-- DATA FOR REVIEW follows --

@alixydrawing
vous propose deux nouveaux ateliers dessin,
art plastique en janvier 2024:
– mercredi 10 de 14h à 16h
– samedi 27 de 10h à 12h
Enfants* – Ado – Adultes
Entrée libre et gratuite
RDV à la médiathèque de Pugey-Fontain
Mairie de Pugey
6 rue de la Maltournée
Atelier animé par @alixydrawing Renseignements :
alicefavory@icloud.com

-- DATA FOR REVIEW concluded --

## [WORK INSTRUCTION]
For the listing above, state how many lines include the word "alixydrawing", and give only the number.

## [RESPONSE TO THE EXERCISE]
2